Economics, Politics, Science

Mapping Politics: Corey Robin and Mary Douglas

Free Photo: Harbors in Barcelona, Spain

In earlier posts, some of them a few years old now, before our current president’s rise demonstrated the continuing power of partisan tribalism and white grievance politics in the United States, I tried to explore the idea that tribalistic political thinking and the struggle for group recognition might be, under some circumstances, more politically powerful than economic self-interest.

Starting from this perspective, I enjoyed finally reading Corey Robin’s The Reactionary Mind (2011), a popular collection of revised magazine-pieces on the history of right-wing thought from Edmund Burke to Sarah Palin, as the subtitle puts it. (A new 2017 edition brings the story, and the title, up to Trump. Let’s hope this is the last edition.) The central thesis of Robin’s history of ideas is that there is an essence to conservatism: “the felt experience of having power, seeing it threatened, and trying to win it back” (4). Conservatism is identified with the Right, and both are defined as reactions against the Left’s “politics of emancipation” (9).

Against the modern American conservative’s sense of himself as a principled defender of liberty and limited government, and as free from the blood-and-soil chauvinism of the European Right, Robin argues that the political thought of the Right in Europe and America, in the eighteenth century and today, is in fact usefully approached as “a unity” (34). The unity is defined by “backlash politics” (34):

Conservatism … is not a commitment to limited government and liberty — or a wariness of change, a belief in evolutionary reform, or a politics of virtue. These may be the byproducts of conservatism, one or more of its historically specific and everchanging modes of expression. But they are not its animating purpose. Neither is conservatism a makeshift fusion of capitalists, Christians, and warriors, for that fusion is impelled by a more elemental force — the opposition to the liberation of men and women from the fetters of their superiors, particularly in the private sphere. (16)

Exercise 1 = Copy the stretch of the essay on Corey Robin's conservatism thesis from "In earlier posts, some" through "than economic self-interest.", word for word.
Exercise 2 = Write the next part of the essay on Corey Robin's conservatism thesis, starting after its final sentence.

[Extracted page text data]

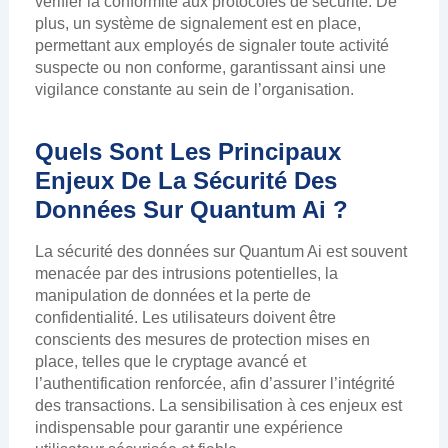
vérifier la conformité aux protocoles de sécurité. De
plus, un système de signalement est en place,
permettant aux employés de signaler toute activité
suspecte ou non conforme, garantissant ainsi une
vigilance constante au sein de l’organisation.
Quels Sont Les Principaux
Enjeux De La Sécurité Des
Données Sur Quantum Ai ?
La sécurité des données sur Quantum Ai est souvent
menacée par des intrusions potentielles, la
manipulation de données et la perte de
confidentialité. Les utilisateurs doivent être
conscients des mesures de protection mises en
place, telles que le cryptage avancé et
l’authentification renforcée, afin d’assurer l’intégrité
des transactions. La sensibilisation à ces enjeux est
indispensable pour garantir une expérience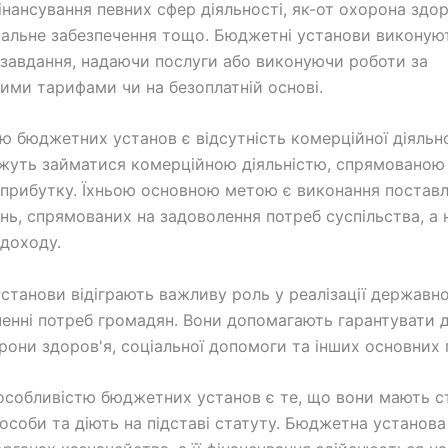
інансування певних сфер діяльності, як-от охорона здор
ціальне забезпечення тощо. Бюджетні установи виконую
 завдання, надаючи послуги або виконуючи роботи за
ими тарифами чи на безоплатній основі.
ю бюджетних установ є відсутність комерційної діяльно
жуть займатися комерційною діяльністю, спрямованою
прибутку. Їхньою основною метою є виконання постав
нь, спрямованих на задоволення потреб суспільства, а 
доходу.
станови відіграють важливу роль у реалізації державно
ченні потреб громадян. Вони допомагають гарантувати 
орони здоров'я, соціальної допомоги та інших основних 
собливістю бюджетних установ є те, що вони мають с
особи та діють на підставі статуту. Бюджетна установа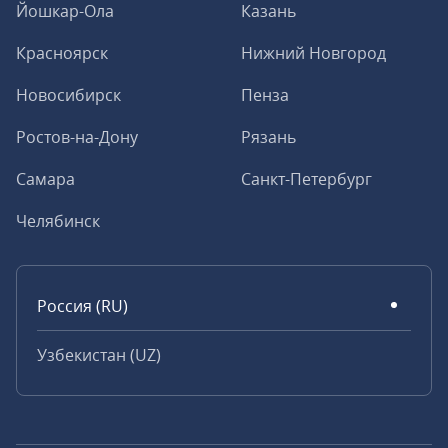
Йошкар-Ола
Казань
Красноярск
Нижний Новгород
Новосибирск
Пенза
Ростов-на-Дону
Рязань
Самара
Санкт-Петербург
Челябинск
Россия (RU)
Узбекистан (UZ)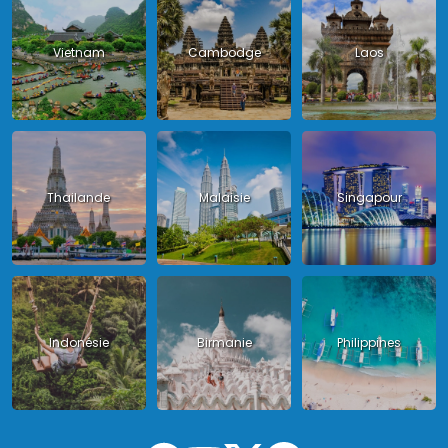
Vietnam
Cambodge
Laos
Thailande
Malaisie
Singapour
Indonésie
Birmanie
Philippines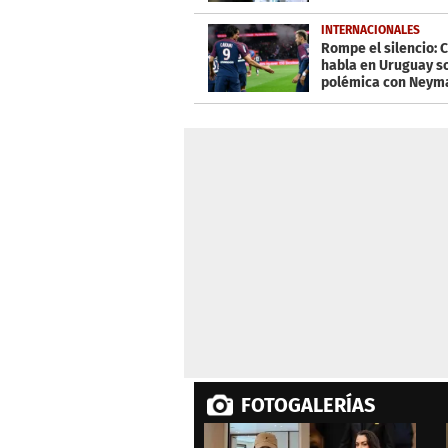
INTERNACIONALES
Rompe el silencio: 
habla en Uruguay s
polémica con Neym
FOTOGALERÍAS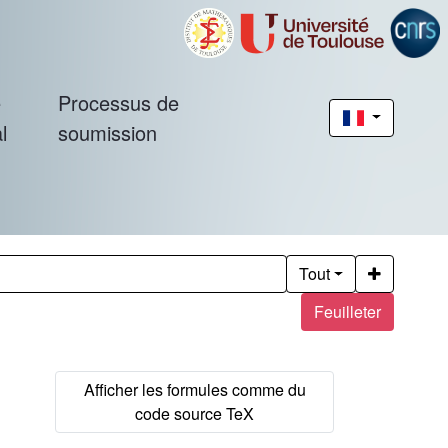
é
Processus de
l
soumission
Tout
Feuilleter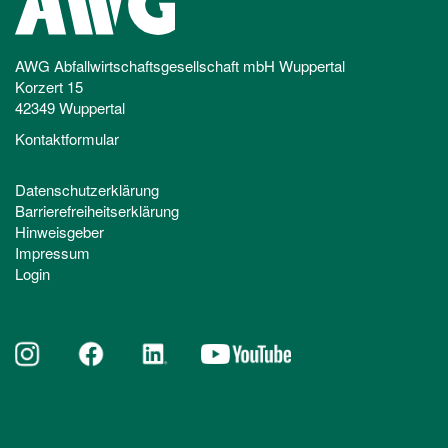
AWG Abfallwirtschaftsgesellschaft mbH Wuppertal
Korzert 15
42349 Wuppertal
Kontaktformular
Datenschutzerklärung
Barrierefreiheitserklärung
Hinweisgeber
Impressum
Login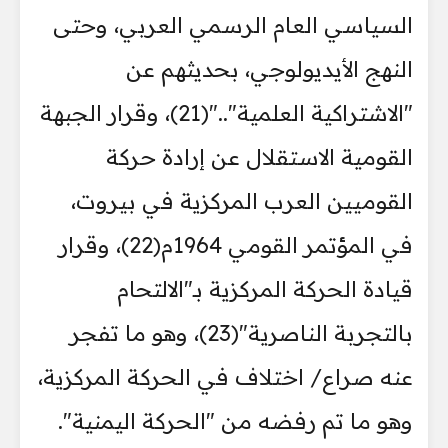
السياسي العام الرسمي العربي، وحتى
النهج الأيديولوجي، بحديثهم عن
"الاشتراكية العلمية".."(21)، وقرار الجبهة
القومية الاستقلال عن إرادة حركة
القوميين العرب المركزية في بيروت،
في المؤتمر القومي 1964م(22)، وقرار
قيادة الحركة المركزية بـ"الالتحام
بالتجربة الناصرية"(23)، وهو ما تفجر
عنه صراع/ اختلاف في الحركة المركزية،
وهو ما تم رفضه من "الحركة اليمنية".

Final answer 1 =
In earlier posts, some of them a few years old now, before our current president’s rise demonstrated the continuing power of partisan tribalism and white grievance politics in the United States, I tried to explore the idea that tribalistic political thinking and the struggle for group recognition might be, under some circumstances, more politically powerful than economic self-interest.

Final answer 2 =
In other words, rather than defining the Left and the Right in terms of economic policy positions, as has been the norm in discussions of American politics, Robin defines his two political poles in terms of us-versus-them group power dynamics. Based on my earlier thinking about the potential importance of political tribalism in explaining the contemporary American political landscape, Robin’s approach is appealing.

At the same time, I found myself wondering how to relate Robin’s claims about the essence of the Right to other scholarship I’ve encountered that attempts to provide a map of political space — especially the social science scholarship descended from the anthropologist Mary Douglas‘s “group-grid” typology of political orientations (sometimes labelled “Cultural Theory“), and the mainstream political science scholarship surrounding Poole and Rosenthal’s spatial model of congressional ideology (such as the DW-NOMINATE method for locating legislators in issue space).

Of course, Robin doesn’t present his project as an exercise in mapping or categorizing political ideologies. He makes no reference to either Douglas or Poole and Rosenthal. Robin’s book presents itself primarily as a contribution to the history of ideas, with a focus on the underlying, sometimes largely unstated or even obscured impulses motivating the history of conservative ideas.

Still, it seems to me that Robin’s history implicitly rests on something like a model of political space. It is a one-dimensional model that sorts political ideas and political actors by their proximity to two ideal types: the Left or the Right, where the former is defined by its commitment to emancipating the subordinated from their superiors, and the latter is defined by its reaction against the former.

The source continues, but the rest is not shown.